For decades, growers have used technology to predict and increase yields. Grow software, sensors, controllers, data analytics, and fertigation help manage greenhouse and indoor grow climate and irrigation. As with any industry, technology constantly evolves by refining processes, upgrading systems, and improving hardware and software.
Monitoring temperature, electrical conductivity, and volumetric water content in your soil or substrate were much more challenging in the past. But recent upgrades to the quality of soil moisture sensors have changed the game. Let's look at recent innovations in substrate or soil moisture sensors.

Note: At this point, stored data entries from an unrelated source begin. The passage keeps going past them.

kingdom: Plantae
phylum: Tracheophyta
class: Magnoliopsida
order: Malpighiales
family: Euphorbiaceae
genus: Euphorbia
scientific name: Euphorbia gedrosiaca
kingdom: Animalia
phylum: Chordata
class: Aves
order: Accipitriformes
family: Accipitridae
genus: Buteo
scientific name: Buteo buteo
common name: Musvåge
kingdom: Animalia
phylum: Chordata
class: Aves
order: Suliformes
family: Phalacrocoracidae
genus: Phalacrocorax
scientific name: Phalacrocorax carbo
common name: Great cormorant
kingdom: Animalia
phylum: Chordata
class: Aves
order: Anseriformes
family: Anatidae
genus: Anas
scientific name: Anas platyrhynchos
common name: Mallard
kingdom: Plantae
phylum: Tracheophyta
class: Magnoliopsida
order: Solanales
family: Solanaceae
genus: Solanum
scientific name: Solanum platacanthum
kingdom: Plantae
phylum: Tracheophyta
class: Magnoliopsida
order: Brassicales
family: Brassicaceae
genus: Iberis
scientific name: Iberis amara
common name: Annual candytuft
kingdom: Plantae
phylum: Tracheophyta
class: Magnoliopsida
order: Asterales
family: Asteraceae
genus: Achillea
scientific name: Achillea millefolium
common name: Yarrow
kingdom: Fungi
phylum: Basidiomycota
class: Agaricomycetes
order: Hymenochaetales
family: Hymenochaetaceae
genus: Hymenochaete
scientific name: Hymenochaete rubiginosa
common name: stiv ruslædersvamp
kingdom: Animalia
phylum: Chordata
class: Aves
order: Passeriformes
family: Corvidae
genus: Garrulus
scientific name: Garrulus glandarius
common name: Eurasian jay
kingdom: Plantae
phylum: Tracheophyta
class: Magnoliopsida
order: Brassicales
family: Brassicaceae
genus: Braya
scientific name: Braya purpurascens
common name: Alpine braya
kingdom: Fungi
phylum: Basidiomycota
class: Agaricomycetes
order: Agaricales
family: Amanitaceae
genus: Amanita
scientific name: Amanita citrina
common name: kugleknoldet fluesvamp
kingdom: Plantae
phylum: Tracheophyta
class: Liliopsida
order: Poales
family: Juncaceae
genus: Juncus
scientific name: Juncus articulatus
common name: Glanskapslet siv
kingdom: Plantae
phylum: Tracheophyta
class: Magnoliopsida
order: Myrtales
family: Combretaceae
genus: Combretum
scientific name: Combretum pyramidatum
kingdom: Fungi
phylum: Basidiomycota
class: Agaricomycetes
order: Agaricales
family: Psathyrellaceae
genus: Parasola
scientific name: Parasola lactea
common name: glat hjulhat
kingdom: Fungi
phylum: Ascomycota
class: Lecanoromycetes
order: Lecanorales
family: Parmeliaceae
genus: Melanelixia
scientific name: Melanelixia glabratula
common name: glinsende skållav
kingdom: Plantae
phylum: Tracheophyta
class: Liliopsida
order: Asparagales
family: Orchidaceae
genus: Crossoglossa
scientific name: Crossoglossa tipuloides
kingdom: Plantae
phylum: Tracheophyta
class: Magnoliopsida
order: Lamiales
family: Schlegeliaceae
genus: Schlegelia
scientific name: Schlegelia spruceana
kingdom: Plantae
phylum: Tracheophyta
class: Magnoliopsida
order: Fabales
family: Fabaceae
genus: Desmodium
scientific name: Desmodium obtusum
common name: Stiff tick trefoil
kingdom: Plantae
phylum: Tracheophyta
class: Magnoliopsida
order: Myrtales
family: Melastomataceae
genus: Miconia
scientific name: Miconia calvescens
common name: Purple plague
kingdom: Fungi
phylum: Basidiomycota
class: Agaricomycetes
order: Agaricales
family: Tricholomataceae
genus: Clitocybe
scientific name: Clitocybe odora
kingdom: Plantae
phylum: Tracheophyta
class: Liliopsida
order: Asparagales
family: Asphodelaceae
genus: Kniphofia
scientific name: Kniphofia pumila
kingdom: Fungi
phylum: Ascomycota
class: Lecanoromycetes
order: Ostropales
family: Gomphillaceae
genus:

What is a substrate moisture sensor?
A substrate or soil moisture sensor typically uses metal probes with sensors inserted into the root zone of crops to measure temperature, VWC, and EC in real-time. It's typically connected to the irrigation or fertigation system in the root zone. Before triggering an irrigation event, the sensor provides critical data to determine whether to feed plants or not based on defined setpoints and the type of system being used.
Advances in Technology
One man has revolutionized soil moisture sensor technology, Scott Anderson of Acclima, Inc. Scott left a successful, 30-year career at Hewlett Packard, took his Master's degree in electrical engineering, and founded Acclima, Inc. in 2001.
Looking for an effective way to precisely control the application of irrigation water, Scott realized how significant it would be to farmers. Acclima holds eleven patents, with the TDT and TDR award-winning soil moisture sensors. Many failed attempts, over 30 before, helped them dial in the perfect method.
Scott developed the soil water content sensors gaining international recognition as the leading example in soil monitoring and control. Acclima has saved farmers millions in irrigation and fertilization costs without negatively impacting production.
The United States Department of Agriculture (USDA) participates in cooperative research and development with Acclima to pioneer new advancements in agriculture.
To fully appreciate why the new TDR soil moisture sensor is superior to the industry standard capacitance sensor, read Scott's full white paper here.
Perfect Results, Every time
Researchers submerged two types of sensors in water to compare the accuracy of each sensor. In this study, researchers compared the capacitance sensor to the TDR sensor.
The sensors were submerged in water; thus, VWC should always be 100%. As the salinity of the solution increases, so does EC, the accuracy of the capacitance sensor declines precipitously. In contrast, the TDR sensor accurately reports VWC despite the increase in EC.
A significant drawback of capacitance-based sensors is that the electrical conductivity of the soil throws off the capacitance measurements. The electrical conductivity of soil is also referred to as the salinity content of the soil. Nutrient solutions have a high salinity content, creating inaccurate readings in capacitance sensors. The higher the salinity levels, the less accurate the VWC measurements become. See graphics here.
TDR stands for "Time-Domain Reflectometry" and is a far superior technology for measuring water content. One of the most significant benefits of the TDR sensor is that propagation time is independent of the electrical conductivity of the substrate. This means that TDR sensors report the actual volumetric water content independent of soil electrical conductivity.
There's a fair amount of misinformation online about the accuracy of capacitance sensors. Be sure you're looking at reliable data. We found several articles clearly sponsored by makers of capacitance sensors that were inaccurate and misleading. Do your research; reading is good for you! Plus, you'll be able to make an informed decision.